The video that was released after the attack and claimed it spoke the language of heathens and heaven. This is a recently circulating (publicly, at least) lexicon in Lebanon, where Sunni-Shi‘i sectarianism has always been less about religion and more about structural, socio-economic and political factors. To put it crudely, the Sunni leadership historically viewed themselves as entitled to the Muslim “share” of power under Lebanon's system of political sectarianism. The post civil war era saw the rise of Shi‘i political and economic power, and Sunni political, religious, and capital leadership has reacted to this change in fortune with an air of entitled defensiveness. By and large, these leaders read the shifting political and economic sands as indicative of an “uppity Shi‘i” syndrome, to borrow from racist attitudes prevalent among white Americans during the civil rights era. The Shi‘ia simply did not know their place anymore in Lebanese political and social hierarchies. The Sunni leadership was incredulous that they could lose their prime position within the Muslim “share” of the Lebanese state and economy.

Beginning with the invasion and occupation of Iraq and the Salafi and Takfiri anti-Shi‘i propaganda and funding oozing out of Saudi Arabia and (more recently) Qatar, Sunni sectarianism towards Shi‘a in Lebanon took on more prominent religious registers. Start up Salafis and start up Takfiris, funded and protected by Saudi Arabia and the Hariri family (who would rather burn the country than give up its “right” to power) became commonplace in Lebanon—the most prominent among them being Ahmad al-Asir. After Hizballah wholeheartedly, and publicly began to fight alongside the Asad regime in Syria—a conflict that has itself become colored red by Sunni-Shiite sectarianism and Takfiri groups—inter-Muslim sectarianism took on even more religious overtones in Lebanon. The video that claimed the bombing may not be “real,” and we may never know who in fact was behind the carnage. The perpetrators may not be Lebanese, but nevertheless the video has a Lebanese audience versed and primed in its script and its affective registers.

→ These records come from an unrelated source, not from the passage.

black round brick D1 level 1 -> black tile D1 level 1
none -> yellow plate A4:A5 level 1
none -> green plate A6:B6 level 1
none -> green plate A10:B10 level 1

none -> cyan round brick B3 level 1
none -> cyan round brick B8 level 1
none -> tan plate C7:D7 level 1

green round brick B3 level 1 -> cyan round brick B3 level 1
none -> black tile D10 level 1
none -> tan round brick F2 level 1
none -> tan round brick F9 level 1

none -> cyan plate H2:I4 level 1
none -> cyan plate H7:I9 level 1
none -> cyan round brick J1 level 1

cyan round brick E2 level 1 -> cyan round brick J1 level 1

It has become a cliché to say that Lebanon is standing at the precipice of war. Without a government or hope of one, with a security state that has decided it is the government, with sectarian hatred at its highest since the civil war, growing inflation and unemployment, rampant corruption and cronyism, economic, and sectarian segregation (or attempts at it) cripple a country that is already overrun with guns and drugs and anxiety, grating with xenophobia and sexism and riddled with chronic electricity and water cuts, groaning infrastructure, a criminal and parasitic political class, and a seemingly endless tolerance for stasis. Refugees fleeing violence and displacement and death in Palestine, Syria, Iraq, and Sudan have tried to find peace here, but there is no peace to be found in Lebanon. The country and populace has yet to resolve, or question, or address, the underlying reasons for the long war that began in 1975, fanned out as ceasefire in 1989, and is always threatening to re-ignite. Certainly war cannot end while the war criminals and their sons and relatives continue to find support clothed in the promise of a better life for desperate and frightened populations and individuals. Certainly it will not end when sweets are distributed in Tripoli at the news of a car bomb in dahieh that claimed the lives (so far) of twenty-seven individuals and mauled over three hundred and thirty others.

This may be a new phase in Lebanon, that country as disabled and disabling, as murderer, and as martyr. The car bomb in rweiss that ripped through the street my friend drove home on all stocked up on ice cream was a siren's call. It was seductive and terrifying. But sitting here listening, it seems to be an all to familiar tune.